Soothsayers, prophets, mediums, oracles – call them what you will. Every culture has relied on those who attempt to predict the future. Of course, the prediction business is fraught with peril. The objectives are to consider the pertinent over the irrelevant, to do more good than harm, and to be more right than wrong:
- Successfully predicting ocean currents in the Pacific isn’t much help to someone rounding the Cape of Good Hope.
- Nobody wants to steer their respective ships into the rocks.
- Staying afloat and heading in the right general direction is usually good enough.
I deal with lots of software development projects, so it’s important to make some educated guesses on how technology is evolving and what tools will be available in the coming year. With that in mind, I’m sharing a few thoughts on .NET development trends in 2017.
The pendulum swings back and forth on this one. Right now, it is swinging toward cross-platform solutions. This is being driven by continued acceptance of C# in non-Microsoft environments and the availability of Xamarin to target Android and iOS platforms.
- Xamarin and the Internet of Things (IoT): Xamarin has emerged as the leading x-platform tool. Windows 10 IoT Core is gaining ground with support for Raspberry Pi and other embedded options.
- Non-Visual Studio Development: Demand for C# developers using Mono, et al, will increase as cross platform adoption expands.
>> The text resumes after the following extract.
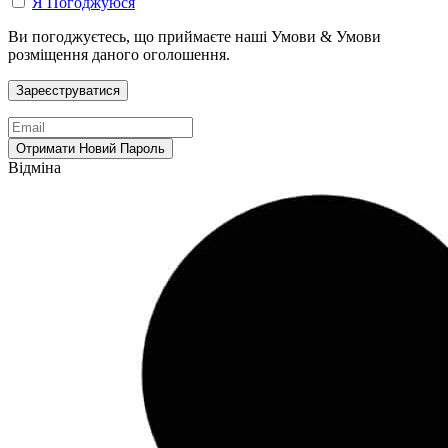
Я Погоджуюся
Ви погоджуєтесь, що приймаєте наші Умови & Умови
розміщення даного оголошення.
Відміна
Developers are unlikely to want to do everything in Linux, only to switch to Windows so they can develop in Visual Studio.
Right now, there is a significant demand for full-stack developers and SDETs. I expect this to subside in the coming year. More solutions will emerge that require expertise in specific areas, especially when dealing with patterns that separate functionality by design.
- Subject Matter Experts: As the full-stack spectrum continues to expand, there will be a correlated dilution of supported capabilities. This will result in the need for a higher level of competence with specific components than a traditional full-stack developer will be able to achieve.
- Separation of Duties: Model/View driven development will be responsible for some of this as applications are separated by design and can be developed in parallel. Front-end and back-end development will emerge as standards for services become more familiar and user interface (UI) demands become more complex.
- Azure: Azure will continue to make inroads with larger enterprise presences in the cloud. Microsoft is clearly dedicated to making that happen. How it will overcome the efficiency gap of an AWS open source stack remains to be seen. Release of .NET Framework (Core) as open source is a step in that direction. Continued desire to use the Azure Service Bus for SOA implementations will be a driving factor.
- Adobe: Adobe is forging alliances with Magento, Symphony OmniChannel, and others to foster continued growth in e-commerce and marketing. Resources capable of integrating the Adobe Suite in .NET development projects will be in high demand. Adobe has recently been forging closer alliances with Microsoft. Expect that trend to continue with increased integration.